# Task to complete
In the entries below, can you transcribe every line starting with the one containing "BPO事業では、インサイドセールス・フィールドセール" and going through the one containing "クライアントの利益最大化に貢献してまいります。", with both of those lines included?

————————

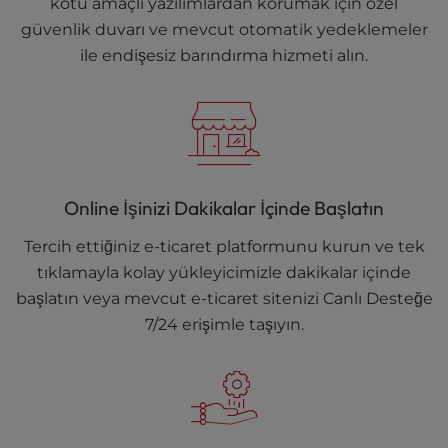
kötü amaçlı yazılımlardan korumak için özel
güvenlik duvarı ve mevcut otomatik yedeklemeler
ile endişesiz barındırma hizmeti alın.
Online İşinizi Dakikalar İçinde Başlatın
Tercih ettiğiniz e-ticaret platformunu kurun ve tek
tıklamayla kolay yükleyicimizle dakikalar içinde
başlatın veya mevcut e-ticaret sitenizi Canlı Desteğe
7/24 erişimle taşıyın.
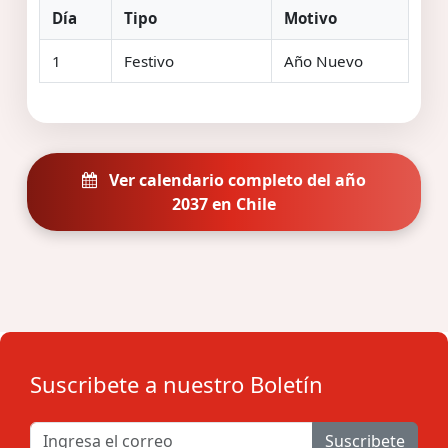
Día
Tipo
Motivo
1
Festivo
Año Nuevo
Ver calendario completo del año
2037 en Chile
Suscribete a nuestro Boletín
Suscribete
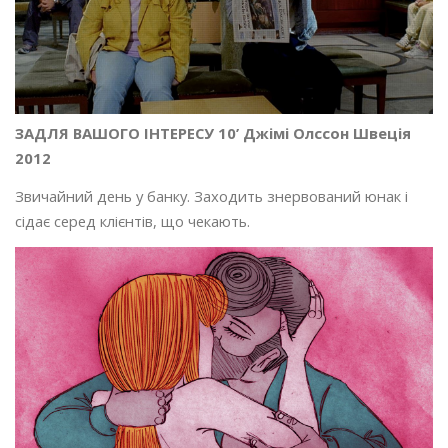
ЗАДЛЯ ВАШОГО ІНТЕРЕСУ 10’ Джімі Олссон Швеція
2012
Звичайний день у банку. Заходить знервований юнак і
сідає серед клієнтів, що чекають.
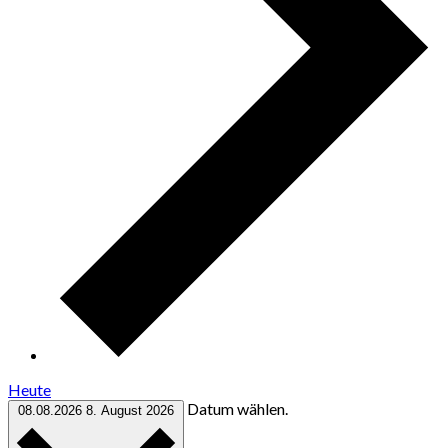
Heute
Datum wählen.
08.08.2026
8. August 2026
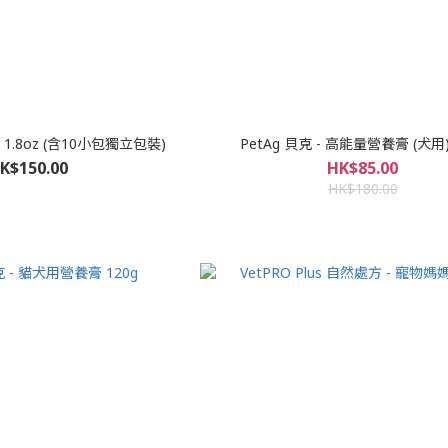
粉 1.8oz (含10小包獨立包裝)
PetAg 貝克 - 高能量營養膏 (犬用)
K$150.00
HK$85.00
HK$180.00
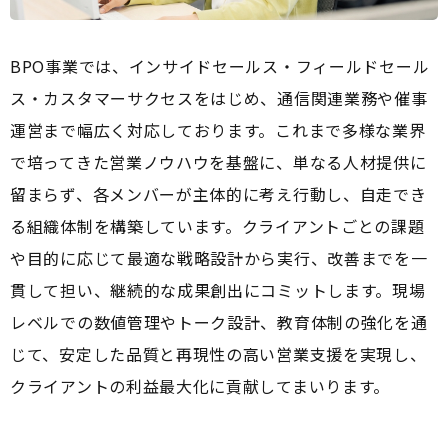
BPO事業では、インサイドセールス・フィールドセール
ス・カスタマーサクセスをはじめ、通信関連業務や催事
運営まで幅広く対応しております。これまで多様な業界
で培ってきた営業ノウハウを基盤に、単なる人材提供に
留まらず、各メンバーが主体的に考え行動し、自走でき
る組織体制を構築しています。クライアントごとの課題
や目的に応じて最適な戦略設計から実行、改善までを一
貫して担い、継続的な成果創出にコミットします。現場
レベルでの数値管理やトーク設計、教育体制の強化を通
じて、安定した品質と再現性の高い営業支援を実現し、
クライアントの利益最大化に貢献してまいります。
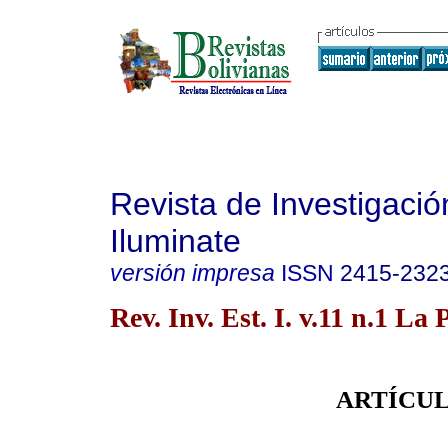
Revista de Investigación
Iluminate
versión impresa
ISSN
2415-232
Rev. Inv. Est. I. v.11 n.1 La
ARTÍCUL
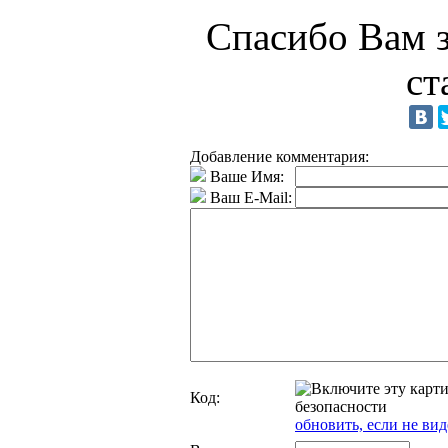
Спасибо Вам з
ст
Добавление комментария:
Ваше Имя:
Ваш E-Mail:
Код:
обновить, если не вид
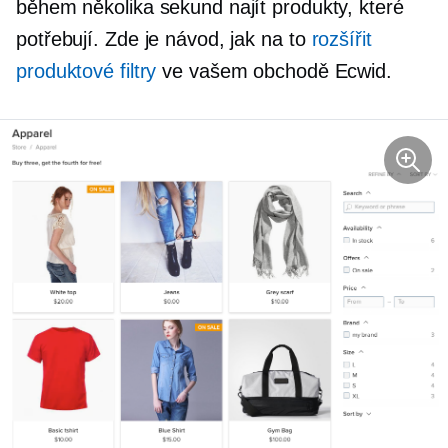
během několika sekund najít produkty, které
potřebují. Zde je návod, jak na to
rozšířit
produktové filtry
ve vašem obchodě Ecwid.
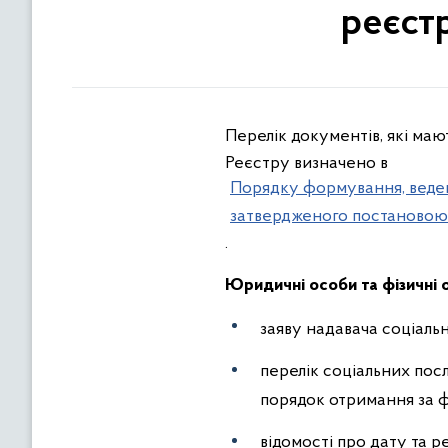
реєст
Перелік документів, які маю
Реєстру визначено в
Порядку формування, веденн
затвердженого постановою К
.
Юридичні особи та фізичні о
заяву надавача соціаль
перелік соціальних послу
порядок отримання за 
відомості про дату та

————————

# Solution for this exercise
BPO事業では、インサイドセールス・フィールドセール
ス・カスタマーサクセスをはじめ、通信関連業務や催事
運営まで幅広く対応しております。これまで多様な業界
で培ってきた営業ノウハウを基盤に、単なる人材提供に
留まらず、各メンバーが主体的に考え行動し、自走でき
る組織体制を構築しています。クライアントごとの課題
や目的に応じて最適な戦略設計から実行、改善までを一
貫して担い、継続的な成果創出にコミットします。現場
レベルでの数値管理やトーク設計、教育体制の強化を通
じて、安定した品質と再現性の高い営業支援を実現し、
クライアントの利益最大化に貢献してまいります。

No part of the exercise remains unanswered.